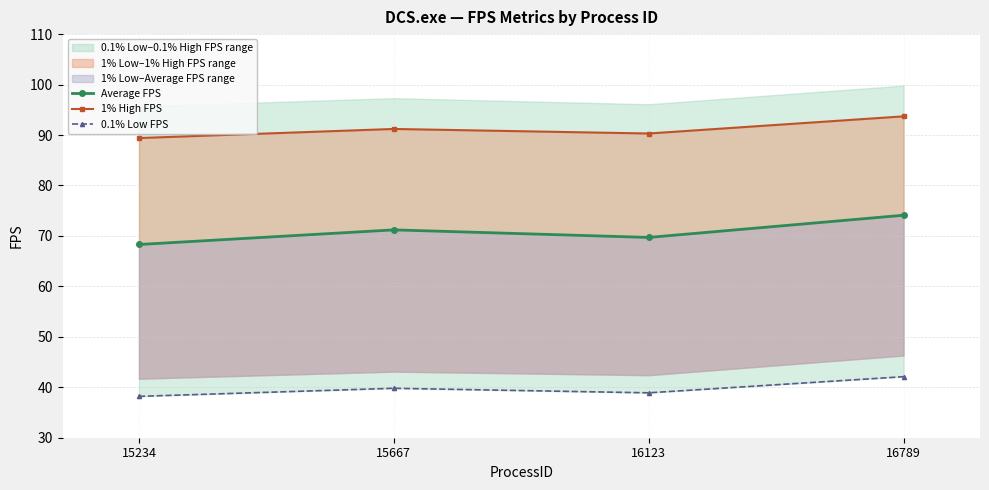

How many lines are shown in the chart?

3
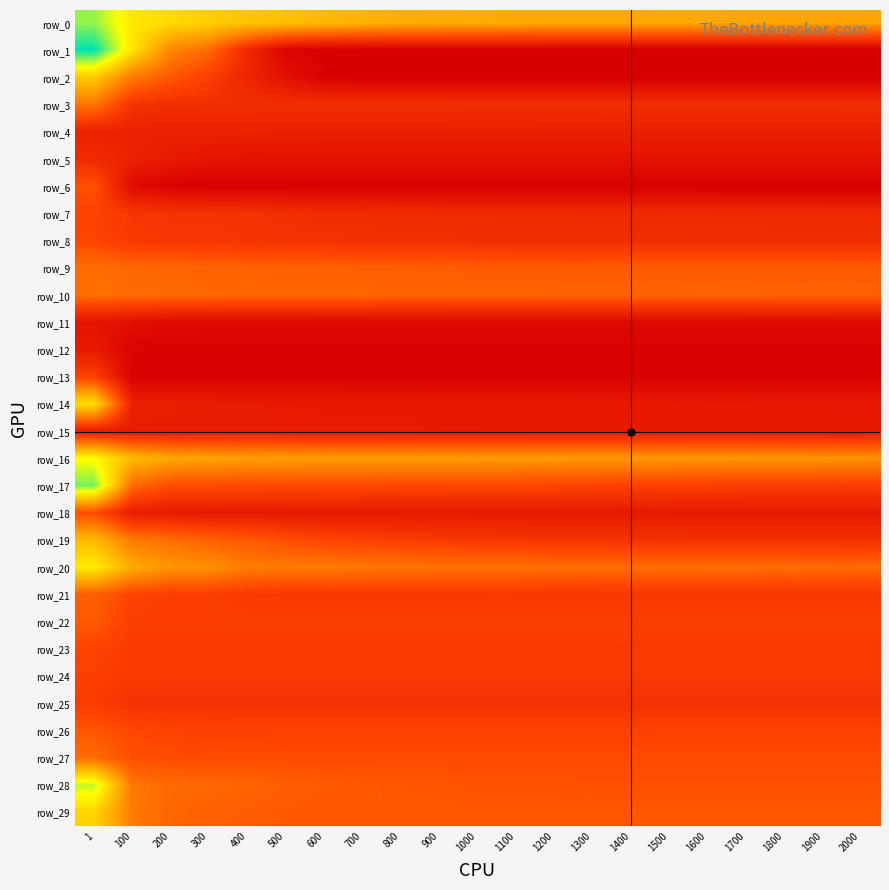

Rank the categories by row_15 value from lowest to highest.

2000, 1500, 1600, 1700, 1800, 1900, 1400, 1200, 1300, 1100, 900, 1000, 800, 600, 700, 500, 300, 400, 200, 100, 1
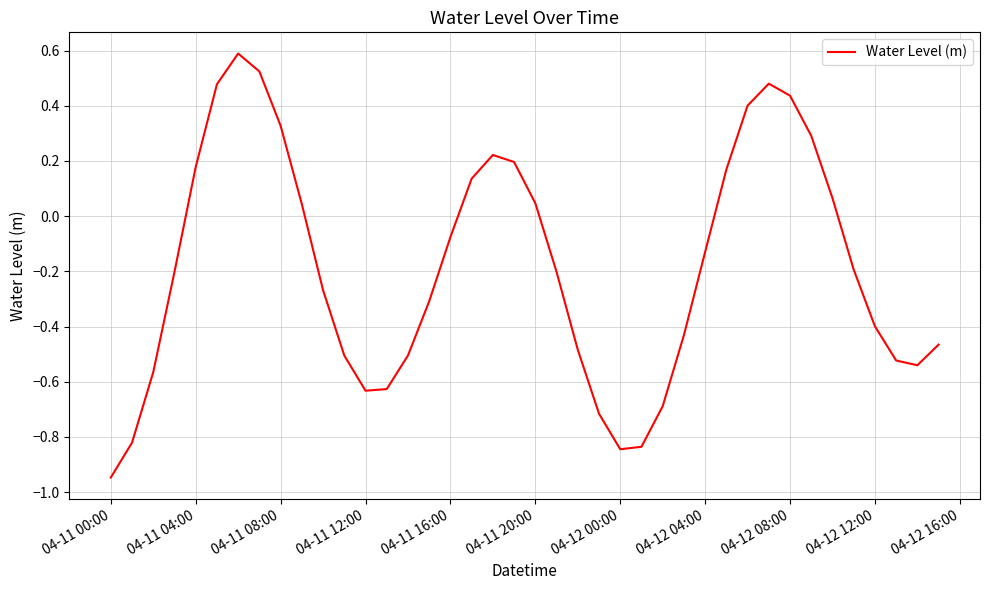

What is the difference between the maximum and minimum values?

1.5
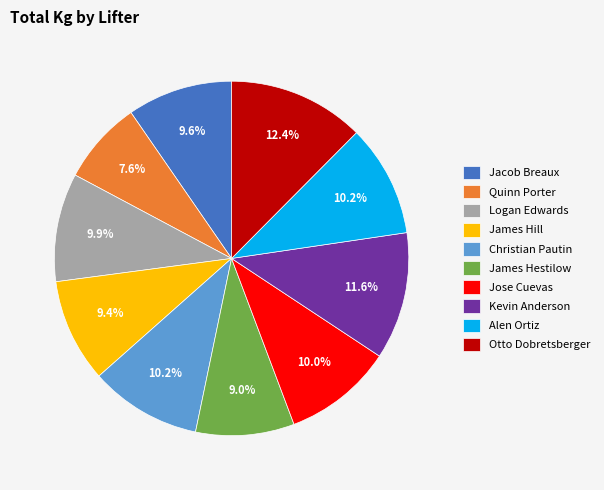

True or false: Alen Ortiz accounts for 1% of the total.

False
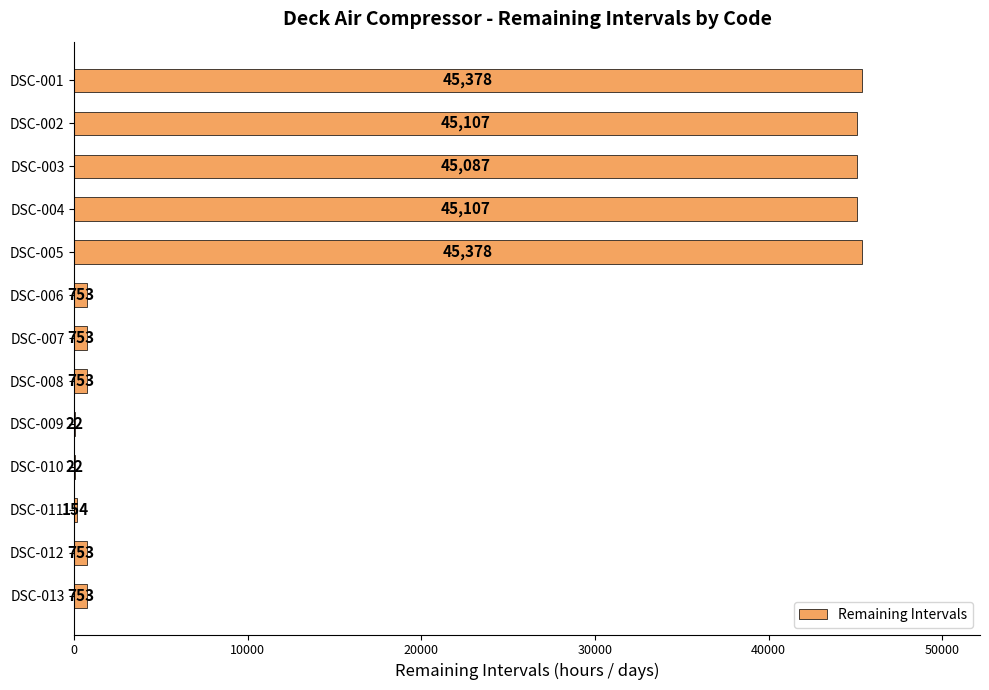

Which has a higher value, DSC-012 or DSC-001?

DSC-001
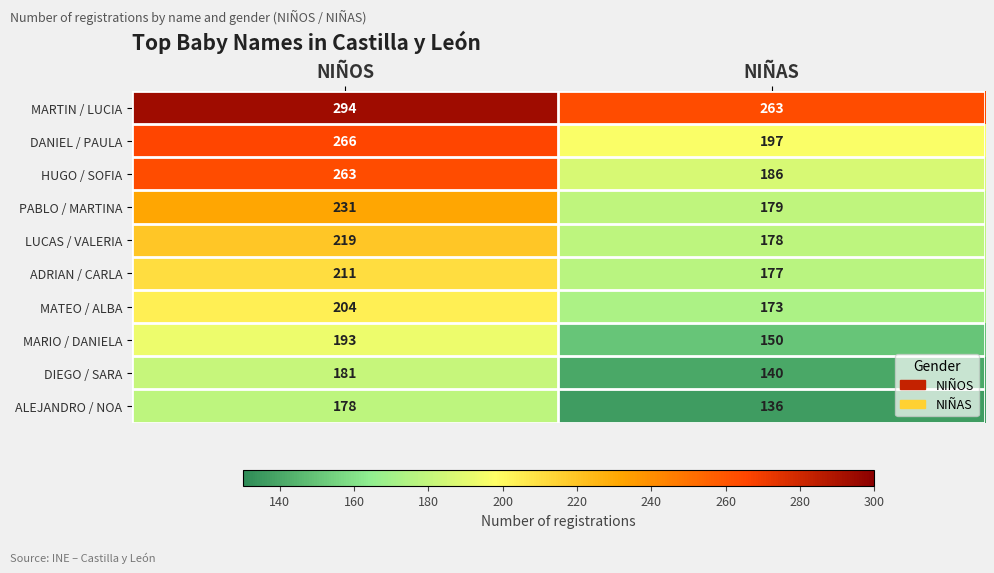

Reading left to right, transcribe all the data shown in this chart.

MARTIN / LUCIA: 294	263
DANIEL / PAULA: 266	197
HUGO / SOFIA: 263	186
PABLO / MARTINA: 231	179
LUCAS / VALERIA: 219	178
ADRIAN / CARLA: 211	177
MATEO / ALBA: 204	173
MARIO / DANIELA: 193	150
DIEGO / SARA: 181	140
ALEJANDRO / NOA: 178	136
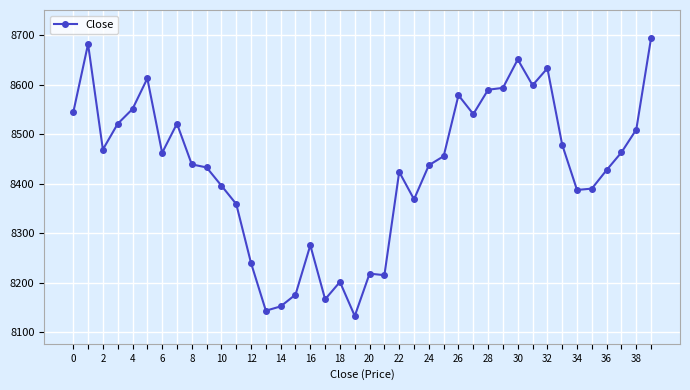

What is the value of the 19th point from the left?

8201.2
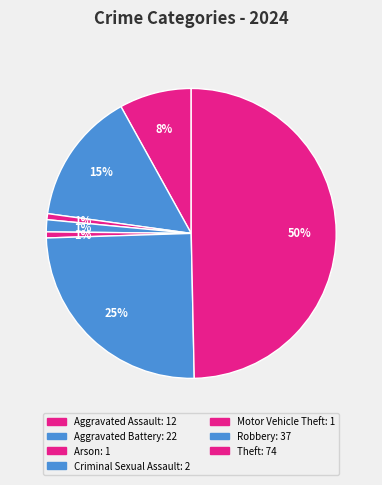

Between Theft and Robbery, which is larger?

Theft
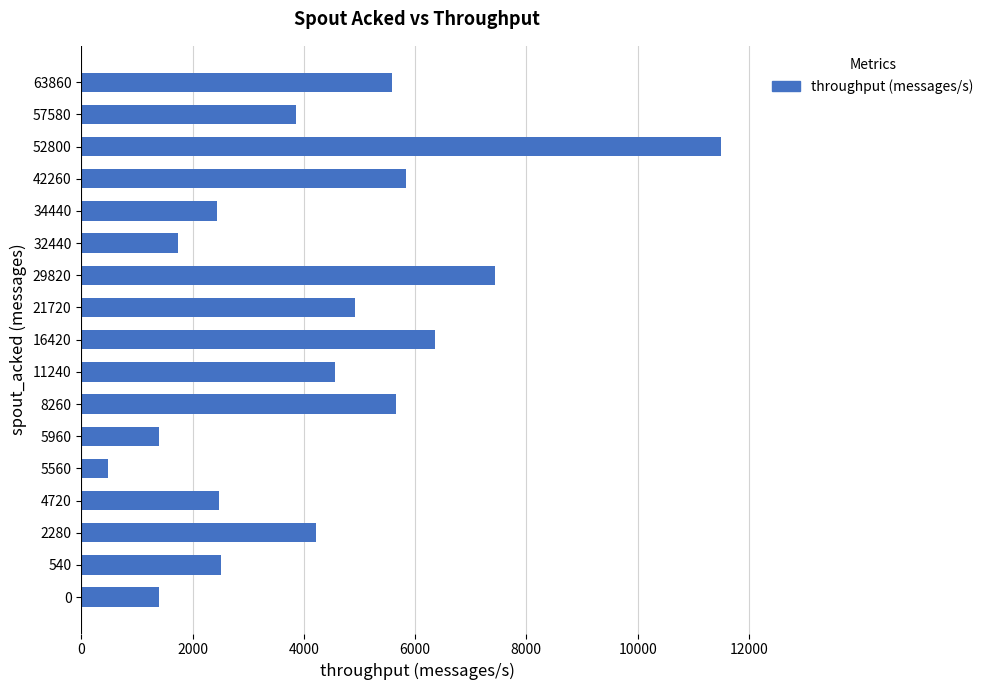

True or false: the data shows 1406 at 0.

True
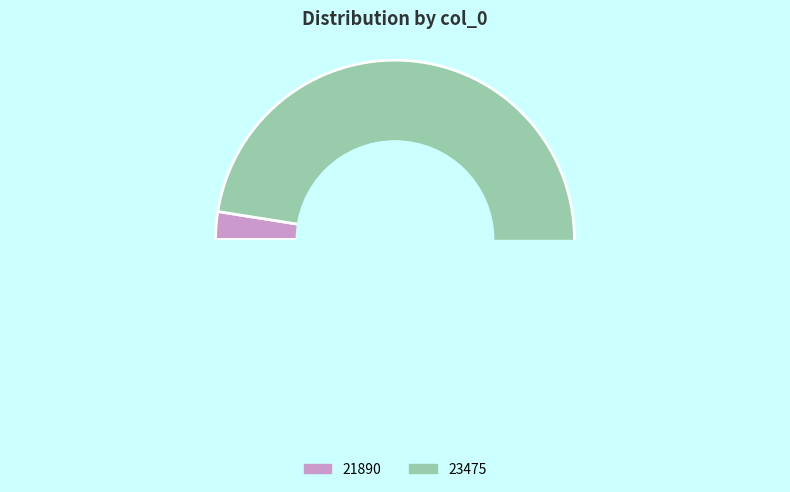

What is the total percentage of 21890 and 23475?

100.0%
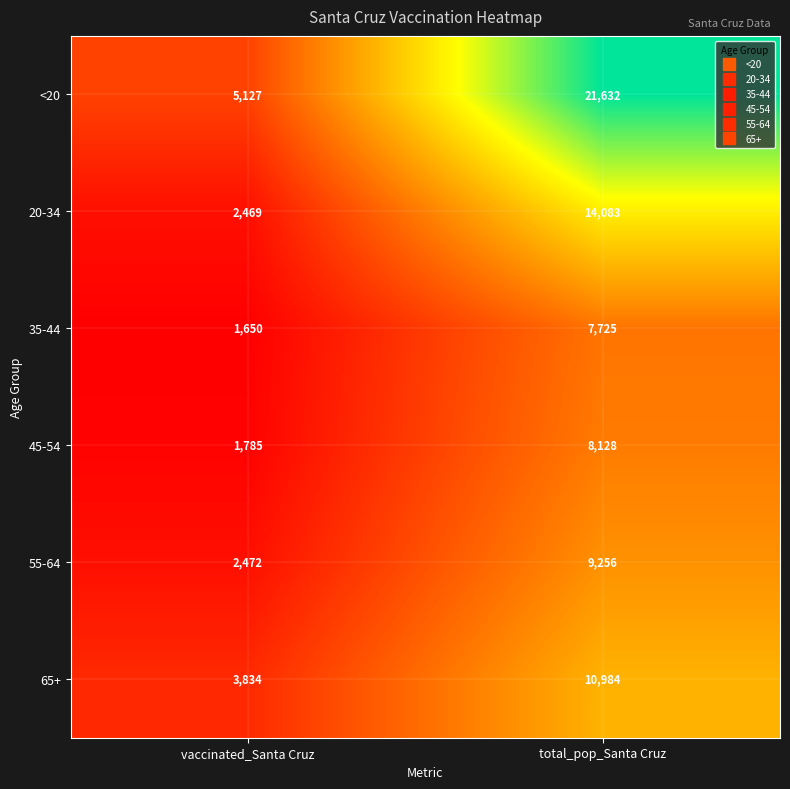

How many categories are shown in the chart?

2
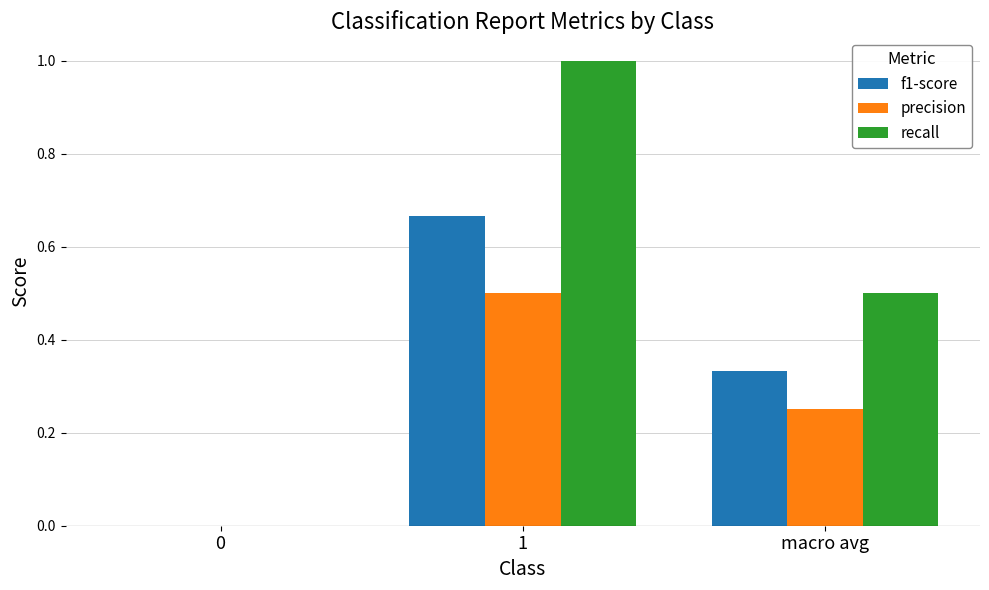

What is the sum of all recall values?

1.5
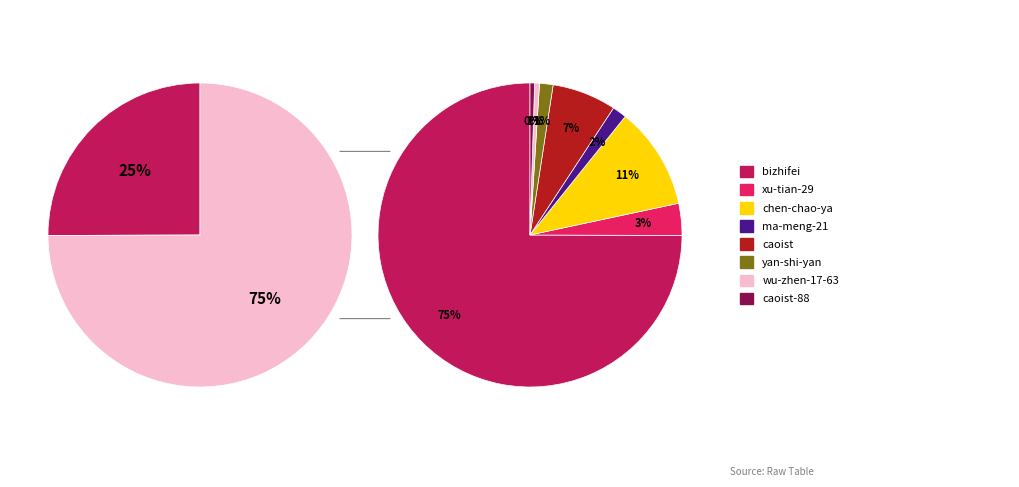

What is the change in value from ma-meng-21 to wu-zhen-17-63?

-123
****************************************
State how many lines in the records above contain the string "True", with case counting. Reply with the number alone.

3